Ms. Luman has also performed multi-media environmental compliance audits and environmental management system assessments within the aerospace, semiconductor, food, manufacturing, shipbuilding, and utility industries, and has prepared numerous environmental plans, permits (SPCC, SWPPP, NPDES, FRP, Emergency Contingency, and Hazardous Waste Management), and regulatory reports (Air Emissions Inventory, EPCRA, Discharge Monitoring, and Annual Waste Summaries).
She has been responsible for identifying environmental, health, and safety legal obligations for various businesses and industries across the United States, and for maintaining their compliance with the regulations. Prior to entering the private sector, Ms. Luman worked for a major public water supplier where she was involved in a federal Superfund Remedial Investigation involving the study of groundwater contamination over a 60-square mile area.
Most recently, she formed her own business, Healthy Tweaks, LLC, to raise awareness of the impact of chemicals on the environment, in consumer products, and on human health, particularly that of children. Her goal is to educate consumers and businesses to enable them to make choices that will improve their health and reduce their ecological footprint.
Ms. Luman is currently the lead author of Site Auditing and was previously the lead author on other STP regulatory publications covering federal EPA and State environmental differences, federal and California OSHA requirements, and federal construction and transportation regulations.
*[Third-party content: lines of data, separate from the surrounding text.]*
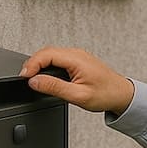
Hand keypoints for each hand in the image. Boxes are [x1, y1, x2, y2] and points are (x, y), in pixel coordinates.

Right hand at [20, 47, 134, 114]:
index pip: (46, 54)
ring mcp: (78, 56)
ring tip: (33, 78)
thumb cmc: (106, 95)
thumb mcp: (78, 95)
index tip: (24, 77)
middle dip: (32, 64)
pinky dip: (48, 65)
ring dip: (39, 64)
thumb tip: (35, 81)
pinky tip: (45, 76)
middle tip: (25, 79)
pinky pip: (58, 58)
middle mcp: (77, 54)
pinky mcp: (78, 60)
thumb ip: (54, 87)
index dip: (31, 65)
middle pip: (46, 52)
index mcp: (77, 59)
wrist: (122, 95)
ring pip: (51, 54)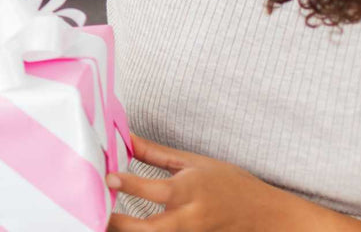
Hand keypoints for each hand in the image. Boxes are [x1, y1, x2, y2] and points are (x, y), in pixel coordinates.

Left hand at [107, 135, 360, 231]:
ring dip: (125, 231)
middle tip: (94, 212)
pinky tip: (122, 228)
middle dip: (118, 223)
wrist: (266, 216)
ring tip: (100, 221)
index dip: (127, 182)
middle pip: (146, 228)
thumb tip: (126, 137)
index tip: (107, 176)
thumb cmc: (230, 185)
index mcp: (188, 191)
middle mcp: (187, 219)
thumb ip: (157, 154)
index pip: (152, 188)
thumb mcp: (196, 163)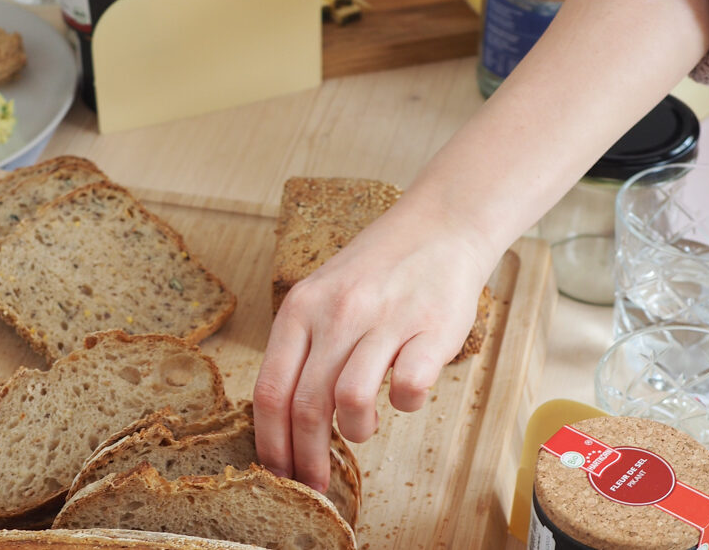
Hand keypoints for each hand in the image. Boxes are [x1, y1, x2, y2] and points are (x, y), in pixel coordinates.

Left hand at [252, 203, 492, 491]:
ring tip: (361, 428)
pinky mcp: (431, 329)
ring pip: (350, 401)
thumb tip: (281, 420)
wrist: (438, 226)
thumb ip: (302, 348)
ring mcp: (384, 319)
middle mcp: (336, 313)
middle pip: (306, 406)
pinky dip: (404, 405)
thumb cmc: (375, 270)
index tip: (276, 471)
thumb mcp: (321, 295)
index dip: (270, 441)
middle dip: (306, 457)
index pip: (270, 389)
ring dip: (355, 432)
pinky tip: (405, 395)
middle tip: (314, 484)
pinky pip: (408, 388)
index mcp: (300, 308)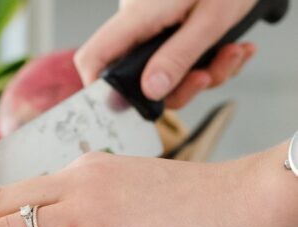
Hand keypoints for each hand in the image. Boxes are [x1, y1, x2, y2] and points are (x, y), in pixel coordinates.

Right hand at [75, 0, 256, 108]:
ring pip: (165, 72)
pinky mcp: (171, 27)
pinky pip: (180, 58)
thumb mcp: (212, 18)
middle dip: (180, 87)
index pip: (94, 57)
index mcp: (138, 16)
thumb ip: (179, 56)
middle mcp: (139, 23)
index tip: (125, 107)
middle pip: (137, 76)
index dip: (99, 88)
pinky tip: (233, 47)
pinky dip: (210, 60)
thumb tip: (151, 90)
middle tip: (208, 76)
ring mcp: (154, 26)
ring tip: (234, 53)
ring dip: (204, 73)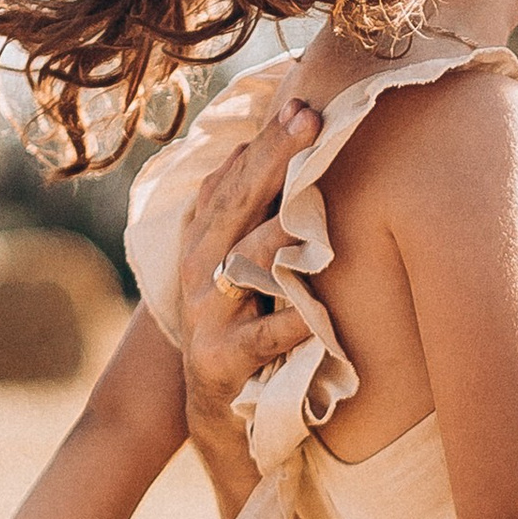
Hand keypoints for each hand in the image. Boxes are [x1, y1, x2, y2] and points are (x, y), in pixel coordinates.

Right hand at [174, 89, 324, 444]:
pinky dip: (292, 323)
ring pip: (246, 262)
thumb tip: (277, 137)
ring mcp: (208, 316)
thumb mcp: (239, 265)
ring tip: (314, 211)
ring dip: (281, 236)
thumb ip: (252, 211)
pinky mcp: (222, 362)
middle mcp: (199, 269)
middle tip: (309, 122)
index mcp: (205, 238)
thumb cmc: (244, 324)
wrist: (220, 413)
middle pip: (236, 204)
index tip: (303, 105)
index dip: (265, 142)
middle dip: (272, 160)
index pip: (232, 179)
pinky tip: (318, 312)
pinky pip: (264, 336)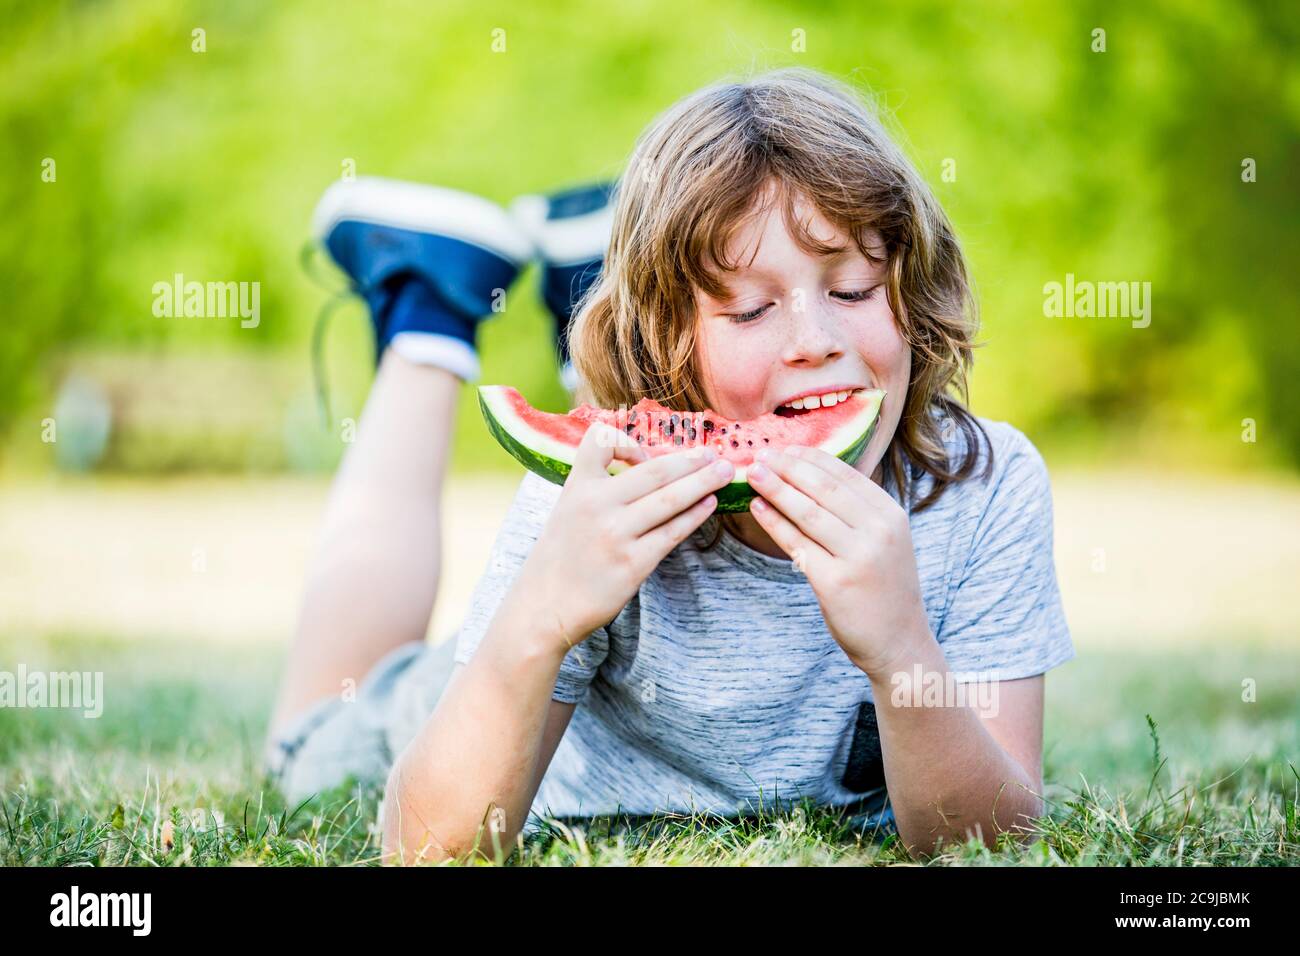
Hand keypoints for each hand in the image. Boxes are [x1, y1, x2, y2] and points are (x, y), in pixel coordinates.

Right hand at [519, 422, 734, 651]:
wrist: (544, 608)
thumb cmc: (560, 558)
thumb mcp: (567, 511)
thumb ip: (597, 488)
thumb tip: (646, 466)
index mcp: (577, 487)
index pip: (601, 441)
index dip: (629, 440)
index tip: (646, 454)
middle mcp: (596, 505)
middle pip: (654, 470)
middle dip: (691, 461)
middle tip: (716, 454)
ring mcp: (616, 534)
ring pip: (671, 498)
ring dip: (704, 482)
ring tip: (725, 472)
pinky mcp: (633, 563)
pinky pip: (673, 531)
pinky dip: (696, 514)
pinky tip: (710, 504)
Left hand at [746, 445, 931, 676]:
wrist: (899, 641)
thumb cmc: (883, 588)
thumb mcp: (885, 540)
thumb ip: (857, 511)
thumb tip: (810, 475)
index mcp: (890, 514)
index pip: (844, 474)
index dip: (809, 458)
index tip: (784, 448)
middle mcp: (878, 531)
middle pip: (823, 488)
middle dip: (787, 468)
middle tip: (760, 455)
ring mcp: (858, 557)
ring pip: (807, 513)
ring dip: (775, 489)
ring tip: (752, 475)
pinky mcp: (835, 582)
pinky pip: (796, 544)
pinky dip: (774, 523)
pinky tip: (758, 509)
She completed her B.S., Civil Engineering at the University of Texas in Austin in 1989, and is a Professional Engineer licensed in Texas and California, and registered in New York. Her interest in understanding the impact of the built environment on the natural environment led her to become a LEED® Accredited Professional in 2009. She is a member of the American Society of Civil Engineers, the Auditing Roundtable, the Texas Association of Environmental Professionals, and the U.S. Green Building Council. She is also on the Houston Advisory Board for The Nature Conservancy.